Желая поразить всех присутствующих новым лозунгом «Время – деньги», Маршал Муша встал, подошёл к стене, где висел липовый Констебл, прямо перед носом у Побджоя выдрал сие полотно из рамы и скомкал его. После чего бросил к ногам почтенного тюремщика и велел к следующему же утру вернуть вдвое больше против уплаченного, пригрозив мерзавцу участью ещё более плачевной, нежели та, что ожидает жалкого мазилу Гоулда в самое ближайшее время.

После того как Побджой ушёл, Муша Пуг велел отряду стражников поспешить на противоположную сторону острова и задержать казнь Вильяма Бьюлоу Гоулда. Сколько бы ни стоил поддельный Констебл на Сара-Айленде, в Лондоне он стоил неизмеримо больше. Преступление Коменданта состояло в том, подумалось Маршалу Муше, что он слишком витал в облаках, а Побджоя – в том, что он ползал по земле. Современная же практика вымогательства, решил Маршал, требует проведения чисто коммерческой линии, что было с успехом опробовано на Клукасе и ему подобных.
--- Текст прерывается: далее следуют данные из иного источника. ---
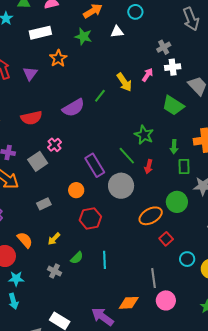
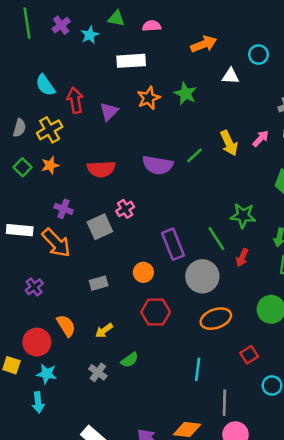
green star: (83, 37) -> (186, 94), moved
purple semicircle: (73, 108) -> (158, 165), turned 30
green star: (144, 135) -> (243, 216), turned -30
orange ellipse: (151, 216) -> (216, 319), moved
cyan line: (104, 260) -> (198, 369), moved

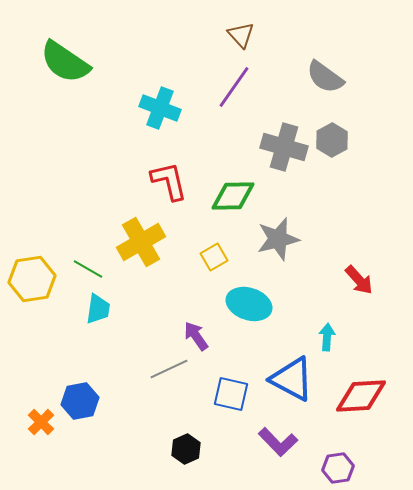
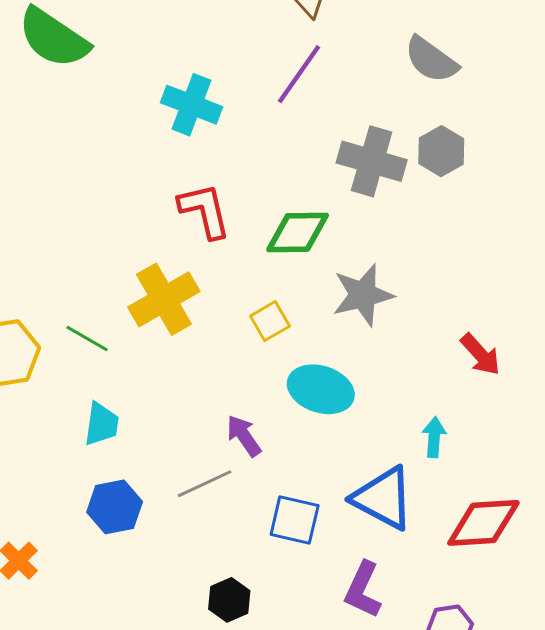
cyan trapezoid: (98, 309) -> (101, 424), moved
blue hexagon: (80, 401) -> (115, 507), moved
purple L-shape: (278, 442) -> (363, 590), turned 69

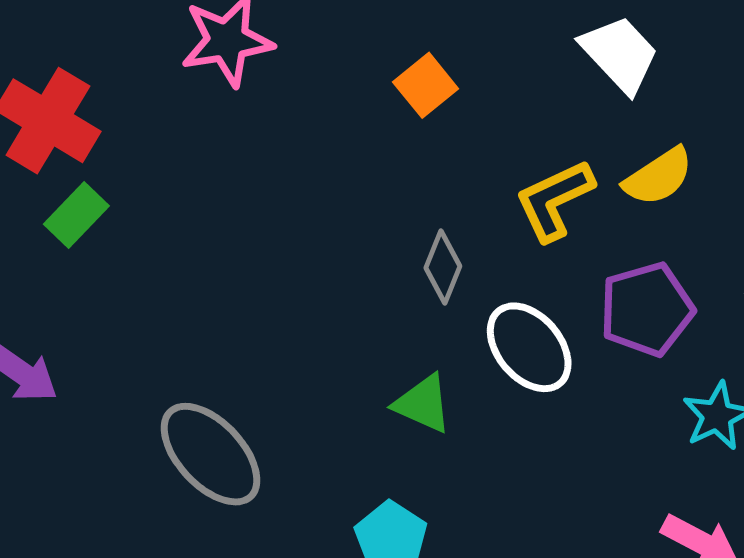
Выйдя, Побджой выронил скомканный холст, и тот упал в золу, которая теперь была повсюду. Тлевшийся в толще её уголь прожёг в полотне дырочку с рдеющими краями. Утешая себя тем, что он, хоть и потерял картину, зато заграбастал свинью, Побджой поплевал на ладони и взялся за рукоятки тачки, на которой лежал привязанный к ней Каслри. Крякнув от натуги, он мысленно похвалил себя за то, что столь удачно украл борова из загона всего полчаса назад благодаря возникшей из-за пожара и мятежа суматохе; тюремщик не увидел, как злой горячий вихрь подхватил холст и заставил его танцевать в воздухе.
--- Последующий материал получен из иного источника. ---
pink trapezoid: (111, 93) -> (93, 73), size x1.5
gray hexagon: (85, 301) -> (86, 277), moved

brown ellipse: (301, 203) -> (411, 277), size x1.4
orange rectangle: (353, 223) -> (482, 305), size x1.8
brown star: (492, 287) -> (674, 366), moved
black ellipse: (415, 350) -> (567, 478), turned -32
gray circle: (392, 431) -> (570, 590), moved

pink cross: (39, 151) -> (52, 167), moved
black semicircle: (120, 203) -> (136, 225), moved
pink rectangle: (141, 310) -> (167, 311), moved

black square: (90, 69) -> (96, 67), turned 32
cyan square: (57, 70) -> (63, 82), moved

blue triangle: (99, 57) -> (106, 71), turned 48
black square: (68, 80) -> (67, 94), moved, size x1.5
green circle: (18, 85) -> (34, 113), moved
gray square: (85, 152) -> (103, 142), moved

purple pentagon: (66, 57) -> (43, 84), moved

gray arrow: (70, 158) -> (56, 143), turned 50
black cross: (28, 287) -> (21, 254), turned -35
Я так и вижу их: и эту рыбину, и свинью, и Побджоя – короче, всю компанию. Вот он идёт, только взгляните на него, направляющегося обратно на бульвар Предначертания, прочь от мельницы: сгорбленный, вспотевший, тяжело отдувающийся, весь зелёный от натуги, ибо совсем не привык к физическим усилиям – прямо-таки слабый росток спаржи, а не человек, который везёт чудовищного борова, надёжно, хотя и не слишком ловко привязанного к тачке, а тачка-то явно не предназначена для перевозки такого тяжёлого груза; причём и сам свин, и Побджой равно не замечают, что за ними летит скомканное полотно и пламя, разбежавшееся от дырочки с рдеющими краями, превратило его в огненный шар.
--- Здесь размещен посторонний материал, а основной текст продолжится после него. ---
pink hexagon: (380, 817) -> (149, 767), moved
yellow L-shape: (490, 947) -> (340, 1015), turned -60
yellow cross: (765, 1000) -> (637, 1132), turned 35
Пожалуйста, не спрашивайте, откуда мне известны такие подробности, умоляю вас! Там, где дело касается рыб, я знаю всё или почти всё, а кроме того, невежливо прерывать меня, когда я ещё не закончил историю о превращении рыбы-солнечника в огненный шар, который становился всё больше и больше, пока ветер не подкинул его повыше и не зашвырнул сие пылающее великолепие через открытое окно на верхний этаж мельницы, прямо в помещение, где Председатель устроил свой тайный арсенал, а потом не позволил ему приземлиться посреди бочонков с порохом, коих имелось там несколько дюжин.